FIG. 8.—SWIMMING ON THE BACK.
The stroke which should perhaps first be learned after one has mastered the art of floating is that which enables one to swim on the back. The fastest and easiest way of swimming on the back is called the double over-arm, and the method is well illustrated in Fig. 8. In order to practise this the swimmer must, of course, first come to the floating position, and then he should bring his feet together and keep them moving up and down, so as to hold them near the surface of the water. The movement of the arms is a sort of windmill motion, and as they pass through the water the palms and forearms propel the body onward. This is an easy stroke to learn when one knows how to float.
These are perhaps the most important points about swimming that can be given in so brief a paper. It will take the beginner some time to master these, and after he has learned them and has become familiar with the water, he should practise diving. At an early date this Department will be devoted, in text and illustration, to the interesting subject of diving.
The Hon. Alfred Lyttelton, M.P., made a speech on the subject of athletics recently when he delivered prizes to the boys of the King's School at Warwick, England, and the London Sporting Life quotes a few of his remarks, which, I believe, are just as true concerning American sport as they are of English sport, and must consequently be of interest to our American school-boys. Mr. Lyttelton said that nobody could accuse him of saying anything against athletic games, for he is a great lover of sports; but he added that he feared there was a tendency to overdo matters, and to allow athletics to occupy a more important place in the world than they should—to make a business of them, in fact, instead of keeping them as a recreation which should make us more fitted to do our work in this world.
The speech created a good deal of comment among sportsmen abroad; and Sporting Life, a week later, devoted considerable space to editorial remarks on what Mr. Lyttelton had said. I quote a few sentences: "Few will deny the 'growing professional spirit in most of our games' decried by that famous sportsman [Mr. Lyttelton], or venture to contradict his statement that the majority of them are being reduced to a mere matter of £ s. d. by exponents galore nowadays.... But above and beyond this lamentable endeavor to reduce all things to pounds, shillings, and pence there is an excess of enthusiasm in sport equally to be decried by all.... The fact is that many devotees of sport make far too much of it by having allowed themselves to be taught that ordinary success in any branch thereof is not worth having. They do so in the spirit of the old saying that whatever you do you should do well, which, like many other old sayings, is very untrue, and very dangerous in its lack of truth. And nowhere is this more untrue than in reference to our amusements."

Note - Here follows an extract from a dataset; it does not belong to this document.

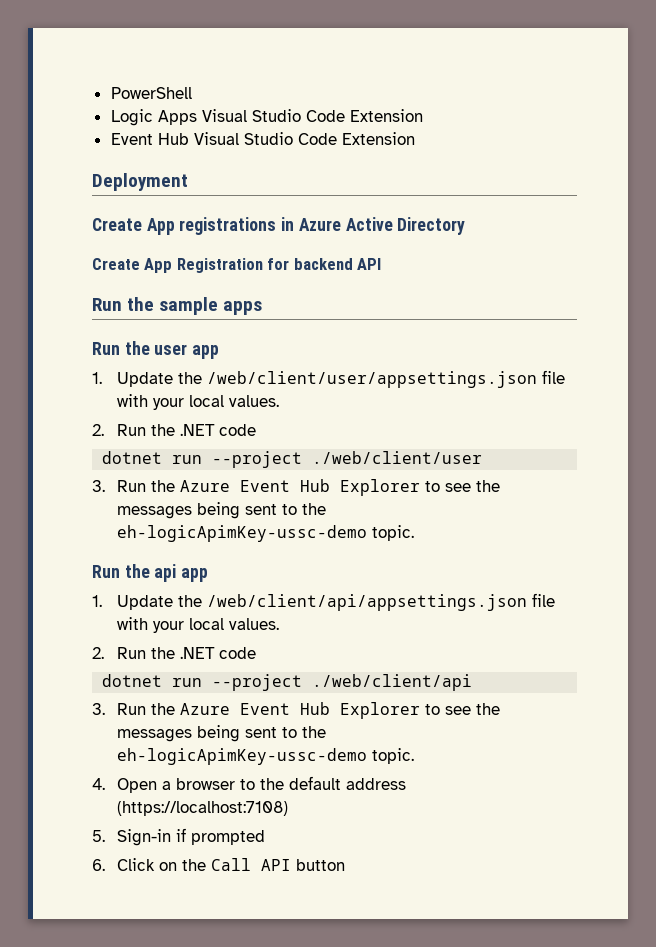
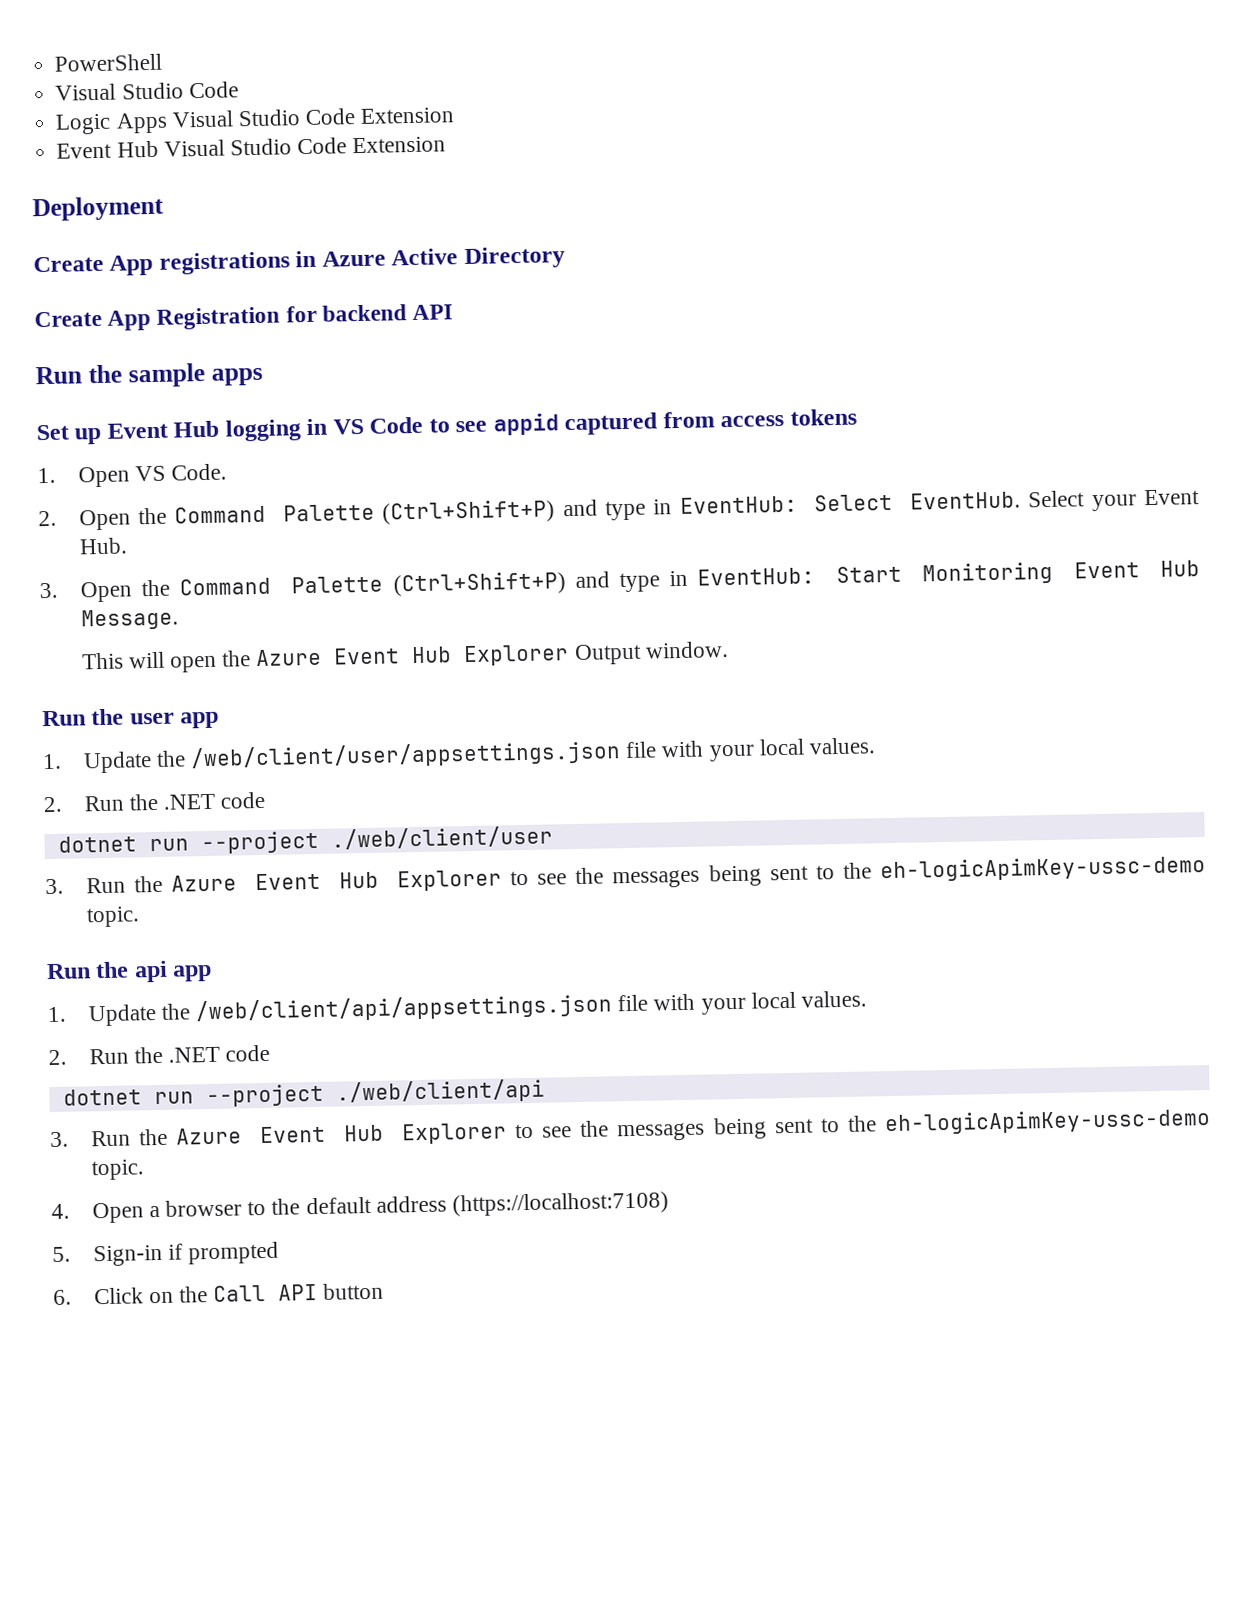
(192, 93) none -> [55,81,239,101] // Visual Studio Code
(263, 308) none -> [36,408,857,445] [37,463,227,488] [38,489,1200,531] [78,537,128,555] [39,560,1200,603] [80,608,179,631] [81,641,729,673] // Set up Event Hub logging in VS Code to see appid captured from access tokens // 1. Open VS Code. // 2. Open the Command Palette (Ctrl+Shift+P) and type in EventHub: Select EventHub. Select your Event Hub. // 3. Open the Command Palette (Ctrl+Shift+P) and type in EventHub: Start Monitoring Event Hub Message. // This will open the Azure Event Hub Explorer Output window.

The editorial then goes on to give some examples, saying that to play billiards, for instance, is the amusement of a gentleman, but to play billiards pre-eminently well is hardly that. The writer argues that a man who makes it his life's work to become a successful billiard-player can hardly, in the mean time, have continued to be a gentleman in the best use of the word. As another example, the writer states that chess is perhaps, of all recreations, the one most adapted to intellectual persons, but to be pre-eminent at chess, he argues, is generally to be that and nothing else.

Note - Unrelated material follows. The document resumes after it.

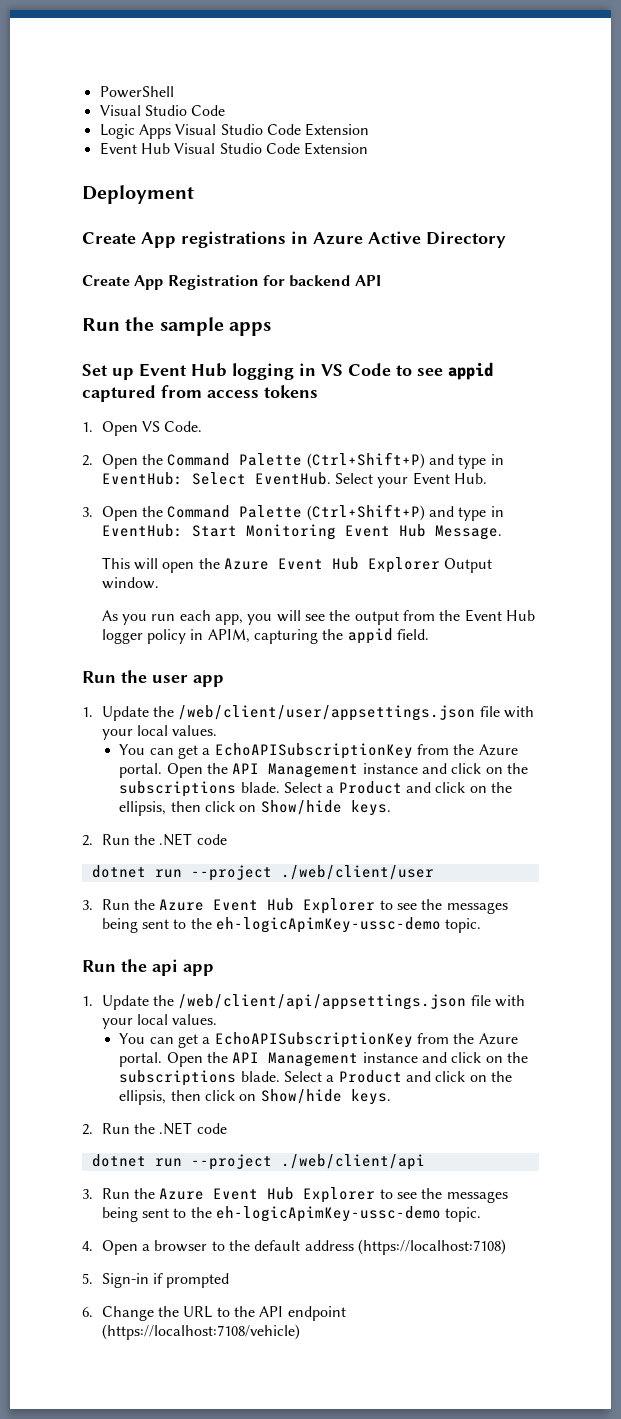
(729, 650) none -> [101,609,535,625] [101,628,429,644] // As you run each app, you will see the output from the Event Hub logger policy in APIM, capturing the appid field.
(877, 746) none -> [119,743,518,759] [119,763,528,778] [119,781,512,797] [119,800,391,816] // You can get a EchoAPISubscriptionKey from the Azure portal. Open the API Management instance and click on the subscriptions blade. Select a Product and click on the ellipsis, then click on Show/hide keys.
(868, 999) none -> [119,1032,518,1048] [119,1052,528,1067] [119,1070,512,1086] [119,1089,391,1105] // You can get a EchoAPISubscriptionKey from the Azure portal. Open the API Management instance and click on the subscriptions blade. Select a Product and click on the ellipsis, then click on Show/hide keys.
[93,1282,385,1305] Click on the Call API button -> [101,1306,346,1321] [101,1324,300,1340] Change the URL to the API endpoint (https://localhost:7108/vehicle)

There is a good deal of truth in this, and it may well be said that the athletes who go in purely for record-breaking, even if they stick strictly to the amateur spirit so far as the letter of the law is concerned, devote themselves so fully to their endeavors that they have little time to cultivate the gentler arts and amenities of social life. They consort so constantly with trainers and rubbers and professional sports that they grow more or less to be like these; they talk like them, they act like them, and they begin to shun more elegant society; and while still remaining amateurs, they are unquestionably amateurs of a lower social caste. This degradation is due solely to their own conduct. There is a wide difference between a healthy and keen indulgence in sport and a passion for breaking records, putting aside any mention of the money-making feature of the question.
It would seem that Mr. Lyttelton is not the only man in England whose attention has been called to this weakness among their amateurs; for the Hon. A. J. Balfour, M.P., who was present at Stamford Bridge on the occasion of the athletic meeting of the Association of Conservative Clubs, made remarks in a similar vein when he distributed the prizes to the winners. He said that there were critics of athletics who watched the rapid growth of interest in sport with something like suspicion, not to say dislike. He asserted, however, that he did not share their views, for he had always held that the healthy interest in athletic sports was one of the most distinguishing and characteristic marks of our age, and he considered it an admirable sign of the times. Nevertheless he warned the young men who were listening to him to beware of the danger of carrying their sports too far, and he said that that point was reached when training or indulgence in sports ceased to be a pastime and became an occupation. There is fruit for considerable thought in the remarks of these two prominent English gentlemen.
The Interscholastic Tennis Tournament at Newport has been postponed until August 19, and will therefore not be treated in this Department until the issue of August 25.